[Page-level text extractions]
== Segment start ==

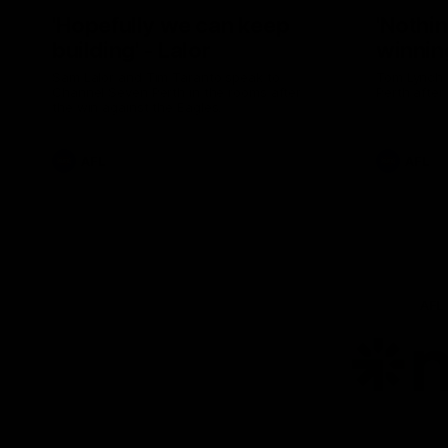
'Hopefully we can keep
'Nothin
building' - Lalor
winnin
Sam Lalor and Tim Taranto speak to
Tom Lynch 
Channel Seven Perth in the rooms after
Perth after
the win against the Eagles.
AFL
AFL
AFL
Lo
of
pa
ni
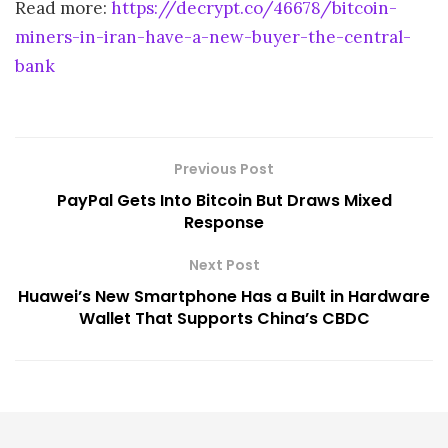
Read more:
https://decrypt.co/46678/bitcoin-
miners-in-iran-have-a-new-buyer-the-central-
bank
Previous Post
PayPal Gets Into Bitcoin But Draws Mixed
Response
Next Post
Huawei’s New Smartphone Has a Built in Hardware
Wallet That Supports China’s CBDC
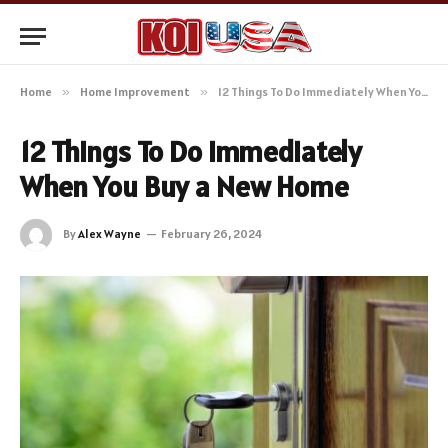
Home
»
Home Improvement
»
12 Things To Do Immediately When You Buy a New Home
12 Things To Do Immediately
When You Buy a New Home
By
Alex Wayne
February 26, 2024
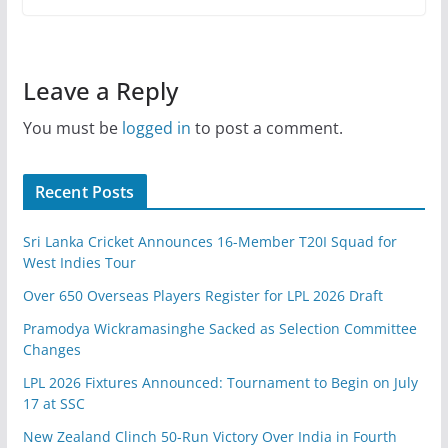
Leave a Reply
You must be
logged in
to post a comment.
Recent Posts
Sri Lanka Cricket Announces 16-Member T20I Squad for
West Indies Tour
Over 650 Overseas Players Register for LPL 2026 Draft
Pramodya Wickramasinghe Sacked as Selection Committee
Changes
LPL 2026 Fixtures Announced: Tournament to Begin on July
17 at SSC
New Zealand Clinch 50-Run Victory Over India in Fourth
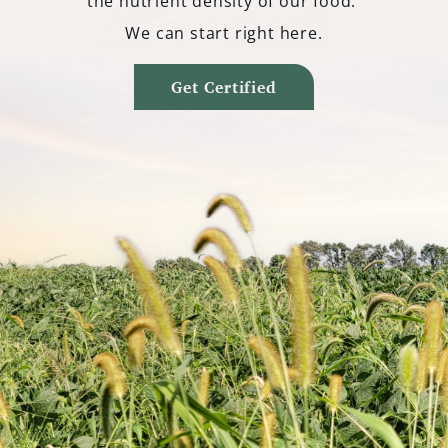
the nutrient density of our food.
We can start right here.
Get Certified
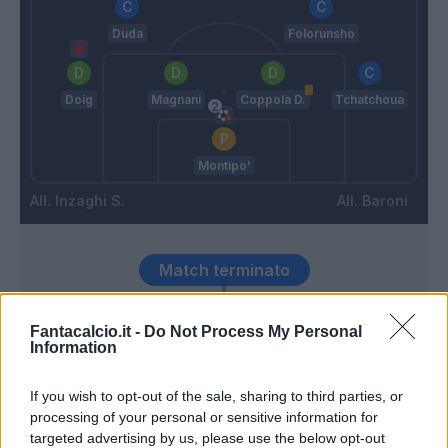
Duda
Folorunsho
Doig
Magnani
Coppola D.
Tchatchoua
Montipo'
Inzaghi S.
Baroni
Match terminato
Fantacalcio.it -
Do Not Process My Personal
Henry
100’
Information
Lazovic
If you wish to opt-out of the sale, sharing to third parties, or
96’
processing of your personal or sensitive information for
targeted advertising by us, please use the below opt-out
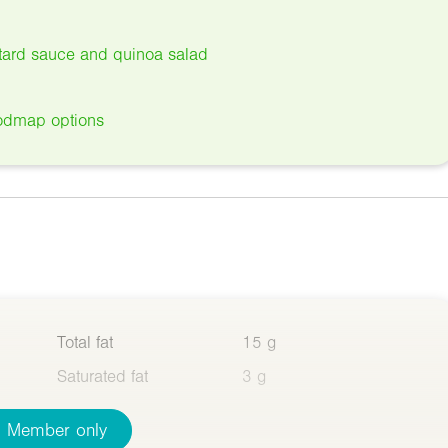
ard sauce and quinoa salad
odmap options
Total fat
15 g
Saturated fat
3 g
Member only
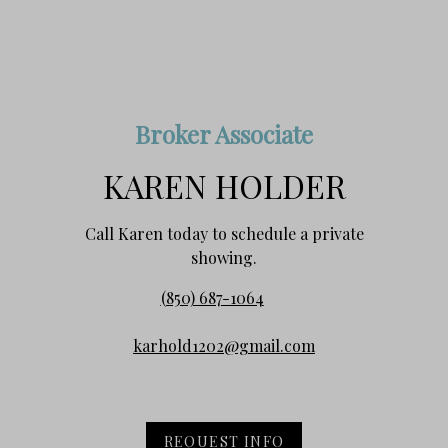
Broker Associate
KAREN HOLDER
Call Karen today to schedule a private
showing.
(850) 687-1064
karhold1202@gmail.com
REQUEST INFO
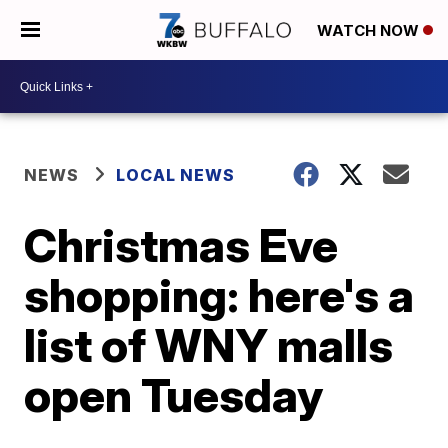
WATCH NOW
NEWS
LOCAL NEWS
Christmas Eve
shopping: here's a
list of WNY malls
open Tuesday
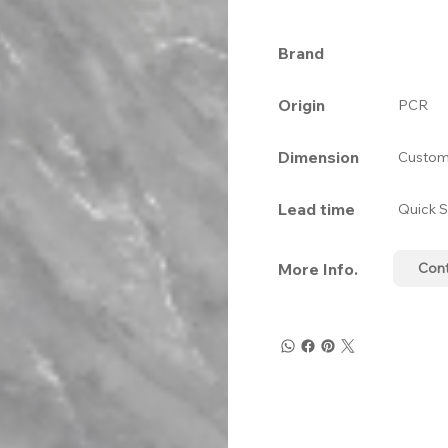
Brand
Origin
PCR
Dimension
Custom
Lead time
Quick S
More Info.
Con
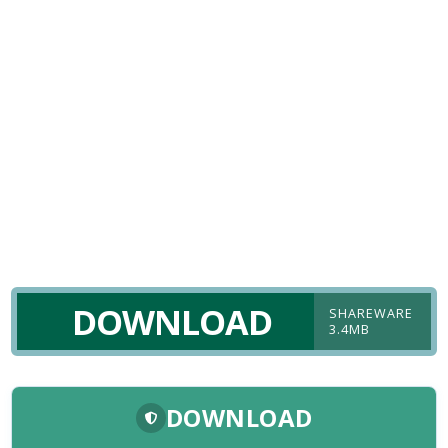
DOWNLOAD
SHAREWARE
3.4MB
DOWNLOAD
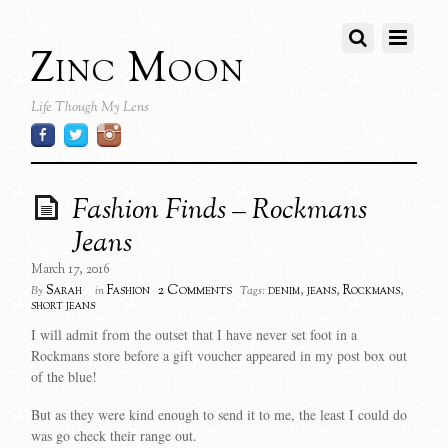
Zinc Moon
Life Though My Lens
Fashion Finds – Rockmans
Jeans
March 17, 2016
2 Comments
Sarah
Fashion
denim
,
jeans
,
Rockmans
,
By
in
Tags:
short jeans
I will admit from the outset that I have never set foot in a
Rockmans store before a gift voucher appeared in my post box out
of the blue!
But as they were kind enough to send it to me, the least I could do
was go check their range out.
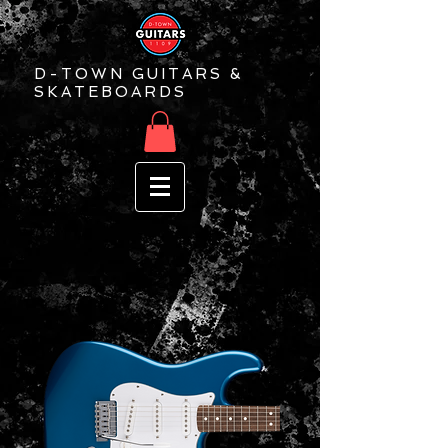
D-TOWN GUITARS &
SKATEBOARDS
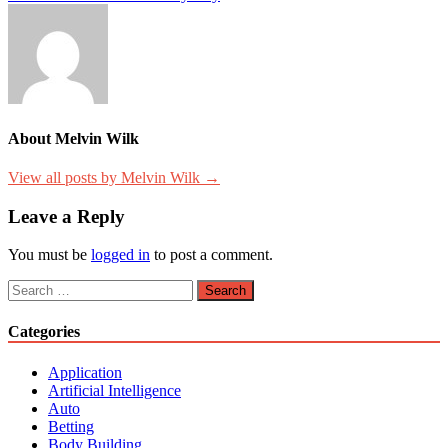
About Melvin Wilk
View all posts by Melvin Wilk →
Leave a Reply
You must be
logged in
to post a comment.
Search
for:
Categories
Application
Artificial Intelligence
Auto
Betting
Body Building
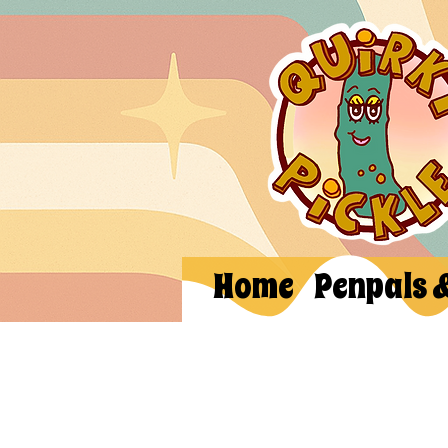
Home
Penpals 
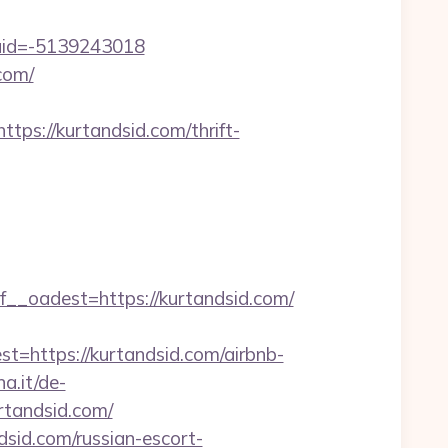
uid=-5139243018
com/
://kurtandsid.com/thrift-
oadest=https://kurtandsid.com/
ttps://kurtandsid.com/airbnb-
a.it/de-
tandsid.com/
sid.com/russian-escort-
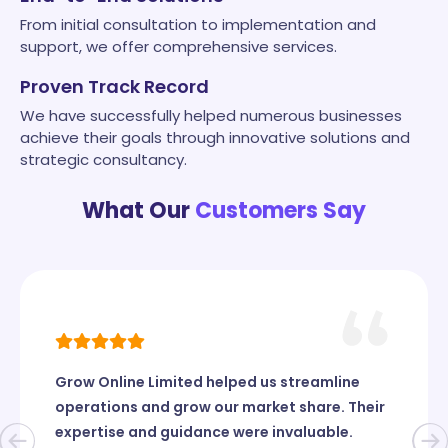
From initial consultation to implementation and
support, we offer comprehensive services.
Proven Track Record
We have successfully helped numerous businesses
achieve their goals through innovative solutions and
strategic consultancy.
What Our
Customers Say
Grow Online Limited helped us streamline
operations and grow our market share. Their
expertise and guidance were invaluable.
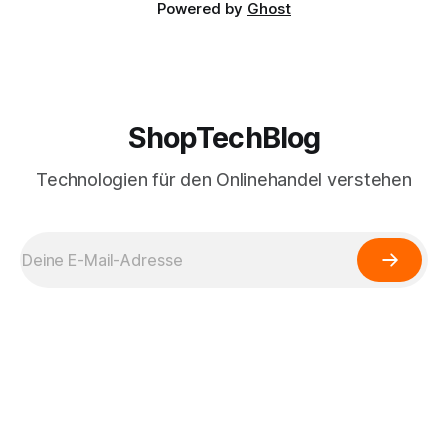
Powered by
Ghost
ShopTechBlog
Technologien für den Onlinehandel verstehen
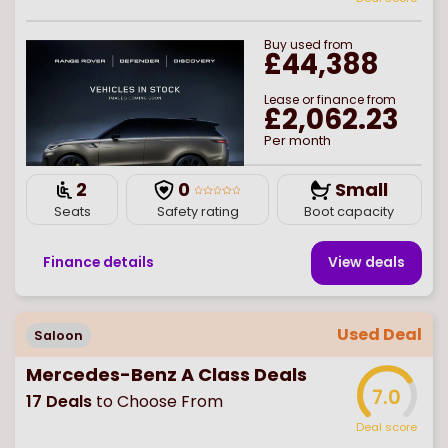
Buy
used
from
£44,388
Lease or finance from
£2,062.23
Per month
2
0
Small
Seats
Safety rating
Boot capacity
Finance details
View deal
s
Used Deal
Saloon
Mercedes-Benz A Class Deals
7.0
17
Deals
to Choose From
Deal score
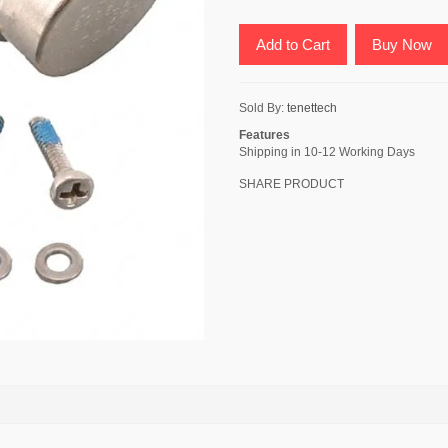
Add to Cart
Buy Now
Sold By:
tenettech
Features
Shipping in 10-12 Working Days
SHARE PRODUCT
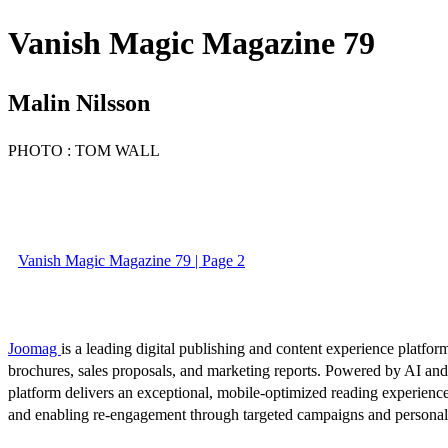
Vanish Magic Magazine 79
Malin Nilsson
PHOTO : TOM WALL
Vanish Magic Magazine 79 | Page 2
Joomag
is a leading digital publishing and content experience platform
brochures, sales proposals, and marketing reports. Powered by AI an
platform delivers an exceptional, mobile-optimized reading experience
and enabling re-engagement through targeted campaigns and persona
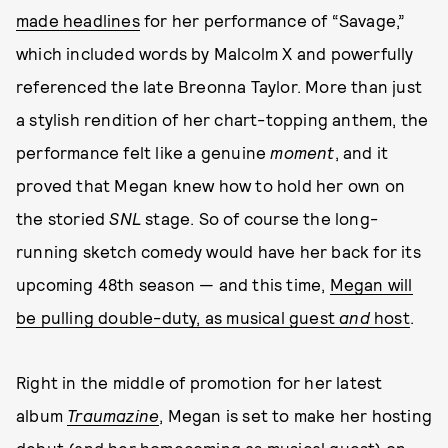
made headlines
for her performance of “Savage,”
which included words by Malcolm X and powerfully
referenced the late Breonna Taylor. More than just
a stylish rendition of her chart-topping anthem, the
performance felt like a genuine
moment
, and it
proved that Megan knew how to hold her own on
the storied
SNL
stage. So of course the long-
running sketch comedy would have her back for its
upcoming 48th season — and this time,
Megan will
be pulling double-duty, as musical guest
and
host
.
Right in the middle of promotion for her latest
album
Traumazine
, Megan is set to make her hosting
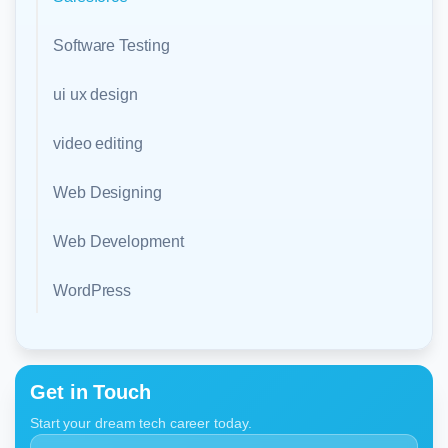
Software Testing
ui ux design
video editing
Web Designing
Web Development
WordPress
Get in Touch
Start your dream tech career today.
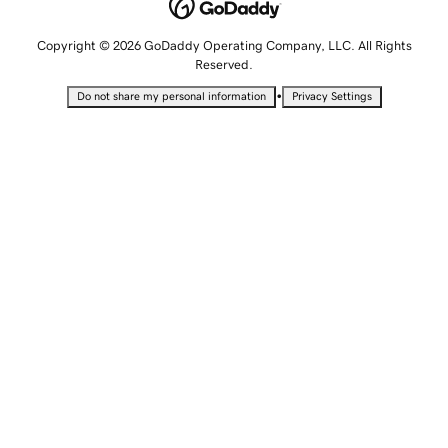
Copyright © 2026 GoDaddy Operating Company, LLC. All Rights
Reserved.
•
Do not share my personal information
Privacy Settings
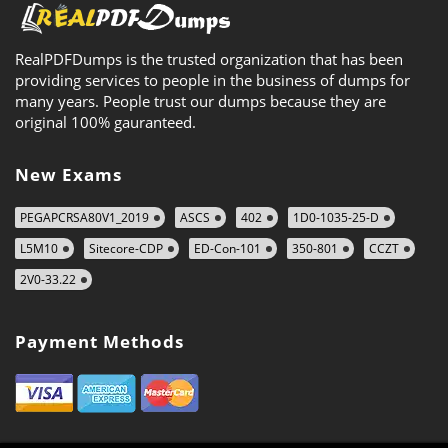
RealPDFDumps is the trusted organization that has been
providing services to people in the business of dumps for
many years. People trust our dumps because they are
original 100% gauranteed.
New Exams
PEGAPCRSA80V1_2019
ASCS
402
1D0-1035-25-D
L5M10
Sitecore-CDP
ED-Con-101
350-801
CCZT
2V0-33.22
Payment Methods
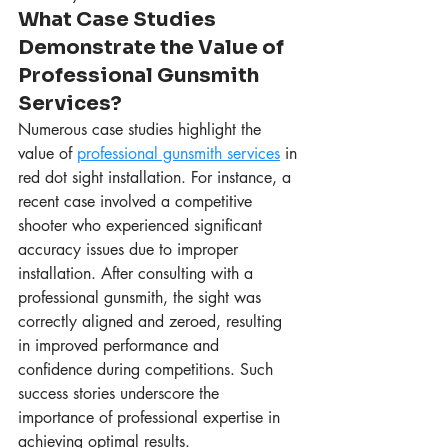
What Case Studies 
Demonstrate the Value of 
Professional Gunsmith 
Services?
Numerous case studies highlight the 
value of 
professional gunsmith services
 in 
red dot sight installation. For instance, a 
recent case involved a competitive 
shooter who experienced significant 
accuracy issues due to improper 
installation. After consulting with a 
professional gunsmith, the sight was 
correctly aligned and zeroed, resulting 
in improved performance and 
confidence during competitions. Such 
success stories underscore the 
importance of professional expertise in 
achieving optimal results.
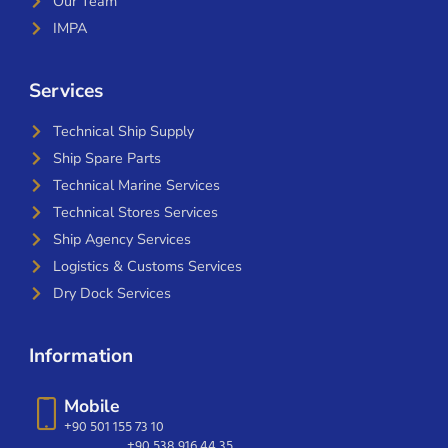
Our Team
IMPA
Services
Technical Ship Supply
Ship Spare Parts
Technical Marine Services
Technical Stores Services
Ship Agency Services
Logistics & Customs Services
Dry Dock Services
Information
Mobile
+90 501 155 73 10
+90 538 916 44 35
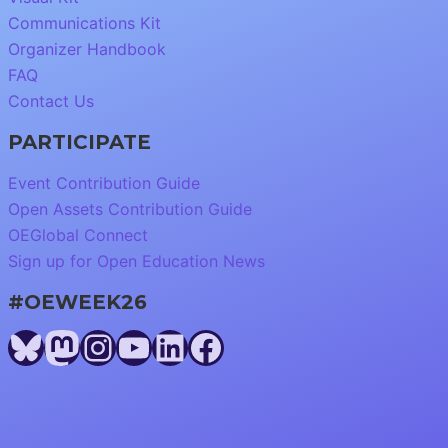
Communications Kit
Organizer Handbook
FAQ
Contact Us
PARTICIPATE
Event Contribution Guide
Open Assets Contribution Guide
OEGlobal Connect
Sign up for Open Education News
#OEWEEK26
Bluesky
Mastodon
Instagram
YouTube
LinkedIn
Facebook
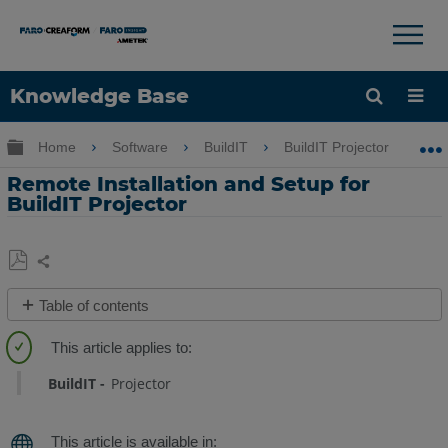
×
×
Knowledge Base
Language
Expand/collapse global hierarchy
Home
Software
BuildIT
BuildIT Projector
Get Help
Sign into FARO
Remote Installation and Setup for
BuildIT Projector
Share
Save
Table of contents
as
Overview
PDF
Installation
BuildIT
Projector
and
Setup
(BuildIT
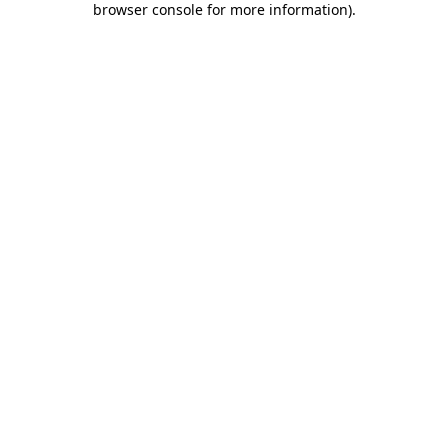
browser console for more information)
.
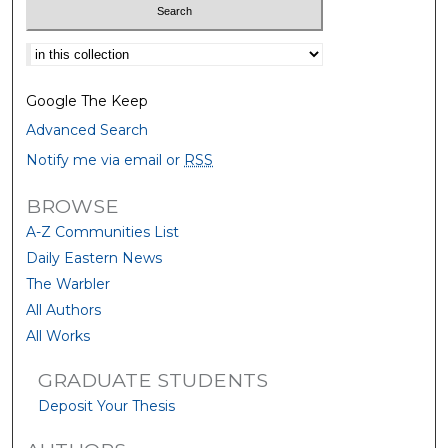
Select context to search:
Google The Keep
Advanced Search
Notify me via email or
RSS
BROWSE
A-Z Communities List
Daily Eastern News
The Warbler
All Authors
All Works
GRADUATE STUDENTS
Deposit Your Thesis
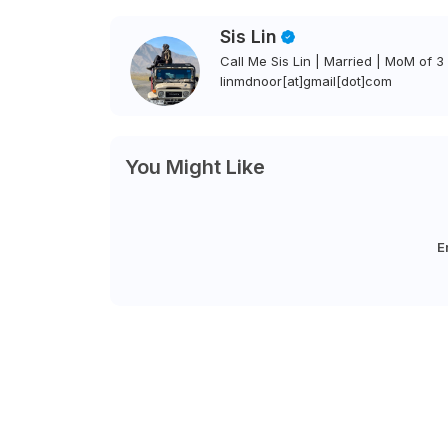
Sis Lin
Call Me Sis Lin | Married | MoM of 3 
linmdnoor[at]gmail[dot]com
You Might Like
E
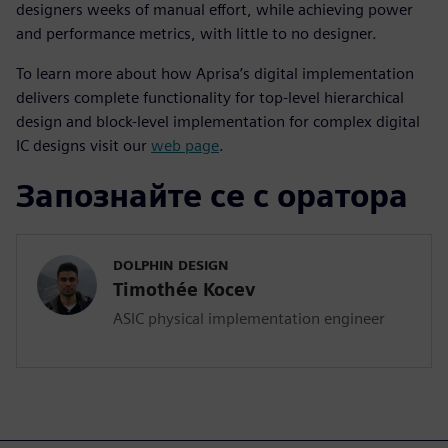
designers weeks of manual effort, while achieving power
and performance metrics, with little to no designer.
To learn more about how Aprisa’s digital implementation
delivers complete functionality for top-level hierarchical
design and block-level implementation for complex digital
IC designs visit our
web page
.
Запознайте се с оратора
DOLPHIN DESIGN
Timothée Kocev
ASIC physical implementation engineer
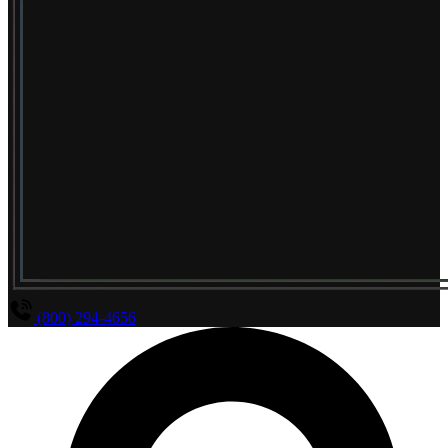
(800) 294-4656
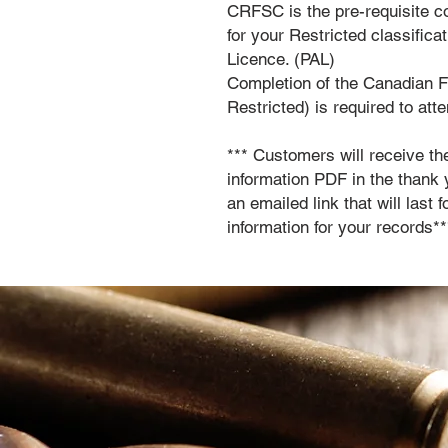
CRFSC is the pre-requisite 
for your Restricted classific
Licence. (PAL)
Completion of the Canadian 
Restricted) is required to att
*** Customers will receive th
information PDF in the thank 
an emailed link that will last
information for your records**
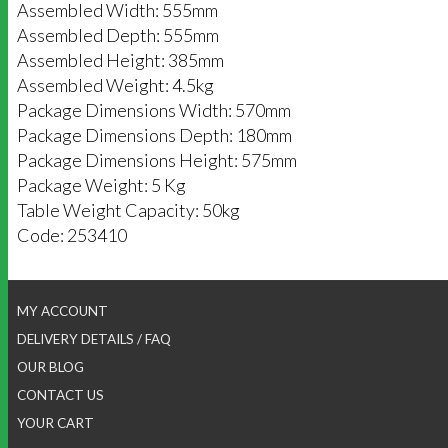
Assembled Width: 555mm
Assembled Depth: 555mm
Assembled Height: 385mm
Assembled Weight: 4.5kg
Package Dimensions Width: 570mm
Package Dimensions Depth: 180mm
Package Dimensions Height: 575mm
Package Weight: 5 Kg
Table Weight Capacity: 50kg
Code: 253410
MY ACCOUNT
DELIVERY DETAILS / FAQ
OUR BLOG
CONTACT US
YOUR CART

== Segment end ==

> _WHAT THE TASK REQUIRES_
For the string "Lalor", go through the entries above and copy each line where it occurs.

> _WORKED SOLUTION_
building' - Lalor
Sam Lalor and Tim Taranto speak to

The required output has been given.